Historically introverted Thailand, meanwhile, has taken a surprisingly aggressive approach toward its western neighbor. The Thip Tharn Thong Company is only one of several Thai firms that have rushed in to strike business deals, worth millions of dollars, for fishing, hotel and logging concessions. The latter is particularly troubling after Thailand's passage of a strict new antideforestation law. While India has reacted with hostility to the "new" Burmese regime, closing off trade routes between the two countries, Thailand is making a concerted effort to be friends with the Saw Maung government in order to launch—with a view to dominating—a regional "Golden Arc" of developing nations, including Burma, Laos, Cambodia and Vietnam.
VII
The Saw Maung regime, eager to project stability and openness, has announced a number of quick fixes, such as giving back to the nation its original name of the Union of Burma and renaming the Burma Socialist Program Party a less threatening "National Unity Party." The border trade between Burma and China's Yunnan province, estimated to be around $1 billion annually both ways, has been legitimized. A liberal code regulating foreign investment was hastily drawn up last November, followed by an announcement lifting the prohibition of onshore oil exploration.
Much of the country's riches, however, lie in remote areas made inaccessible by lack of basic infrastructure and civil war. Despite the promise of economic reform, without a realistic political solution to the draining ethnic wars, there can be no long-term prospects for peace and prosperous stability in Burma.
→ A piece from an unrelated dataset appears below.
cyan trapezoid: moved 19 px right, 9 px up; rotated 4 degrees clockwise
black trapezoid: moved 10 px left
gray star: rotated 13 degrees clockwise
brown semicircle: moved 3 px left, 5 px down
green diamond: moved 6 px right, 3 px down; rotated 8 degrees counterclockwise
No one, certainly not the patient Burmese people, has ever been served by underestimating Ne Win. Thirty years ago, when he was still considered something of a hero, having voluntarily relinquished his 18-month caretaker government and turned down a nomination for the Magsaysay Award, Asia's Nobel Prize, Ne Win made a hardly original, but nonetheless chilling remark. On the occasion of what turned out to be the country's last free elections, he declared: "Let the country make its own choice. It will get the government it deserves."[10]
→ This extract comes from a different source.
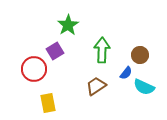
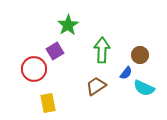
cyan semicircle: moved 1 px down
What the country really deserves is free and fair elections for all people in Burma, including the ethnic groups who have indicated a willingness to discuss reconciliation with Rangoon. The Tatmadaw must risk a fair contest if it wants to legitimize its claim as a true defender of the union. Whatever form of government eventually evolves from Burma's belated brush with democracy (a constitutional dictatorship?) will be the result of a totally and uniquely Burmese solution to the challenge.
1 The Economist, Dec. 24, 1988, p. 31. In the 1950s Burma, Thailand and S. Korea had similarly low GNPs; by the late 1980s, Burma's GNP per capita was $200, Thailand's $800, and South Korea's $3,000.
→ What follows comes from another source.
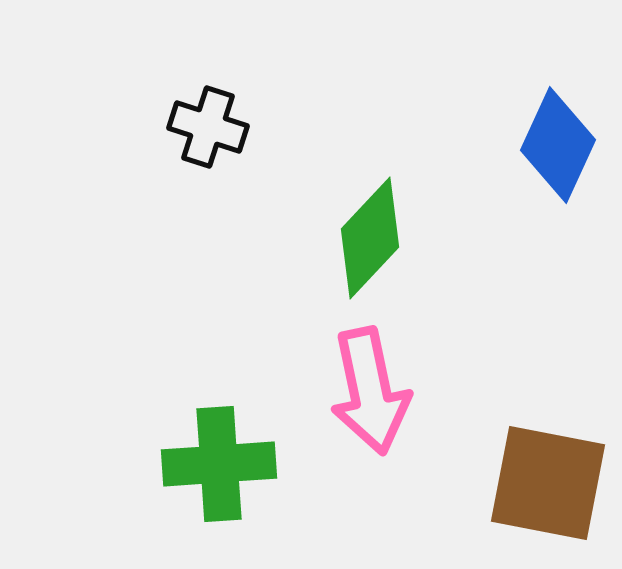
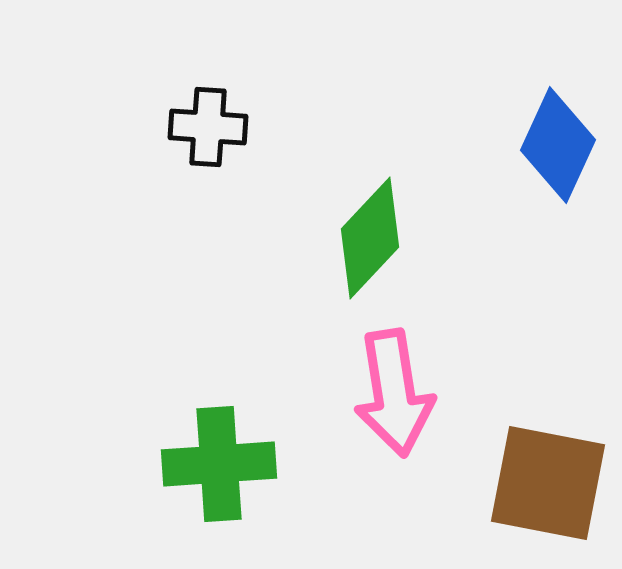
black cross: rotated 14 degrees counterclockwise
pink arrow: moved 24 px right, 2 px down; rotated 3 degrees clockwise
2 Manning Nash, The Golden Road to Modernity: Village Life in Contemporary Burma, New York: John Wiley & Sons, 1965, p. 1.
3 Dorothy Guyot, "The Burma Independence Army: A Political Movement in Military Garb," in Josef Silverstein (ed.), Southeast Asia in World War II, New Haven: Yale University Southeast Asia Program Monograph Series, 1967, p. 51.
4 Charles Smith, 1989 Yearbook on International Communist Affairs, Stanford (Calif.): Hoover Institution on War, Revolution and Peace, Stanford University, forthcoming.
5 David I. Steinberg, Burma's Road to Development: Growth and Ideology under Military Rule, Boulder (Colo): Westview Press, 1981, p. 110.
6 Aung Gyi, letter to his former military comrades, May 9, 1988.
7 The "batman," a combination of orderly and protégé, is an institution drawn from the British army. In the Burmese military being a batman is a traditional means for rising through the ranks on the coattails of an ambitious officer.
8 Asiaweek, Jan. 27, 1989, p. 25.
9 Foreign Broadcast Information Service Daily Report (FBIS-East Asia), December-January, 1988-89.
10 The Nation (Burma), Dec. 22, 1959.